At the gym on the stepper the guy next to me gave a 20 minute long hate speech against the neo-cons and George W. Nothing much to disagree with there.
But it came to me that the real difficulty the US now faces is that the institutions and ideology that were developed here after the successful 1776 Revolution (which was really not a revolution but an irredentist struggle) and which basically have served it very well during two centuries and more of continually increasing power and wealth are not going to serve it so well over the next two centuries as its power and wealth decline, at least comparatively.
What worked on the way up needn't work on the way down.

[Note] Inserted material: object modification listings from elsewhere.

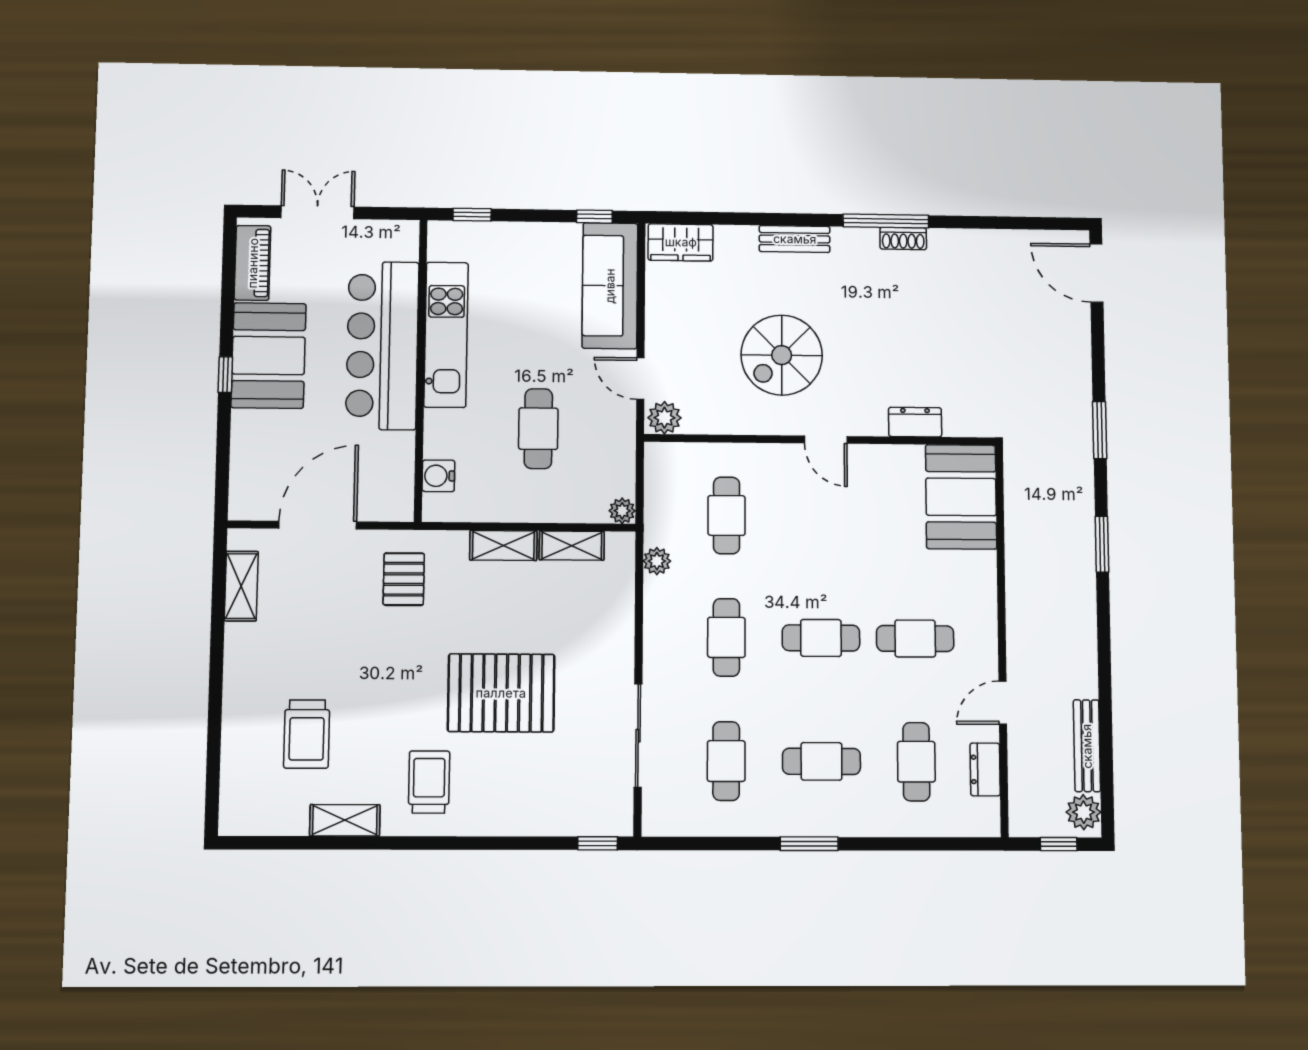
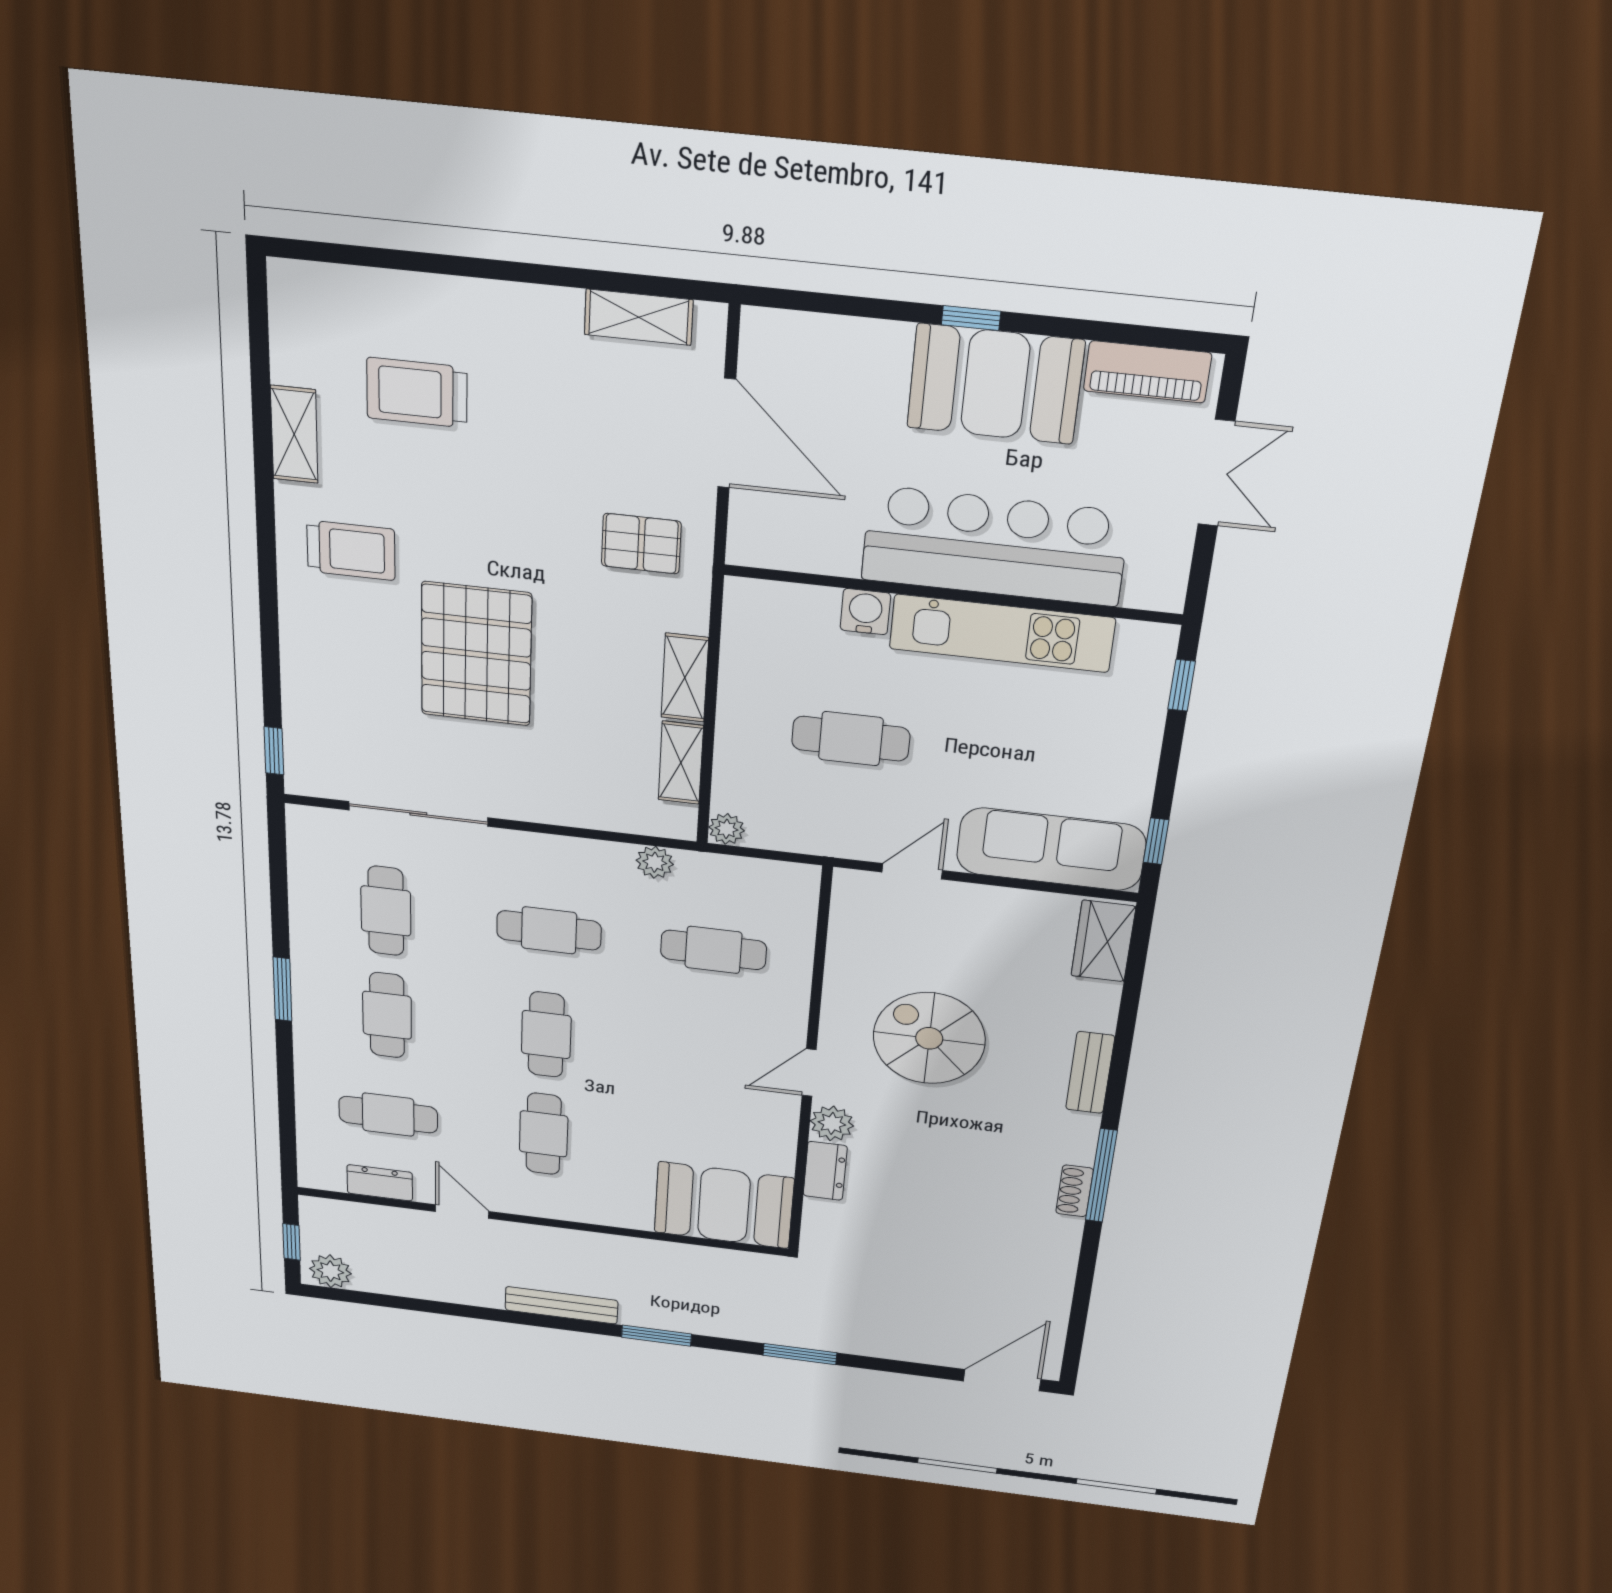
plant: (664, 418) -> (832, 1123), moved
water cooler: (438, 476) -> (865, 612), moved
bench: (1087, 746) -> (561, 1305), moved
cafe table: (726, 761) -> (386, 911), turned 90

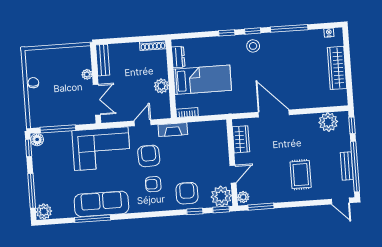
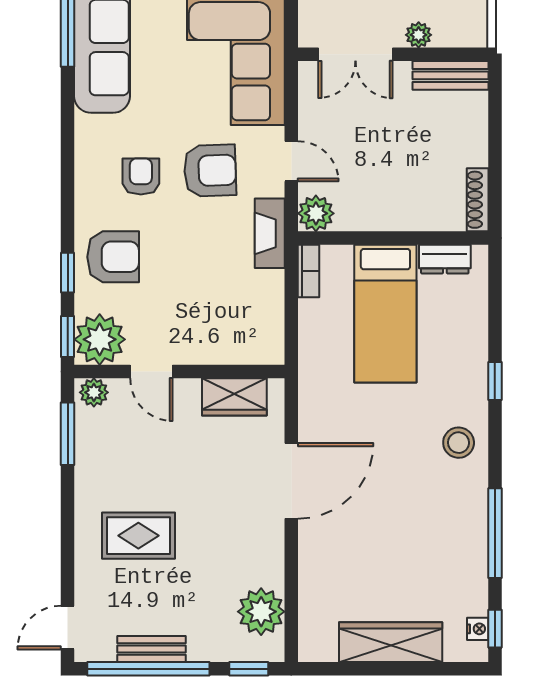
window: (253, 31) -> (495, 629), moved
plant: (161, 86) -> (316, 213), moved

It's not just that 'founding' institutions and ideology did not emphasise efficiency or community support: they emphasised 'freedom,' constitutionalism and individualism. It's that the US has never really be able to affirm the role of the state as the administrative expression of society. In times when all social resources have to managed tightly both because the market cant achieve largescale improvements in individual lives and because other nations are gaining power and influence and, presumably, because natural resources are becoming more expensive, then a wholly legitimated state becomes crucial
Yet I suspect that these are not values that help most when there's a need to confront serious limits and competition in relation to growth. This is a scary thought, since, if accepted, it would lead to a stronger state here, and while a stronger state could certainly implement more egalitarianism and more environmental sanity, for instance, it could also reduce the kind of chaos that means that America can't actually win wars like those against Vietnam and Iraq. And America, like most continental nations, does not really have much experience in building an effective and responsive strong state.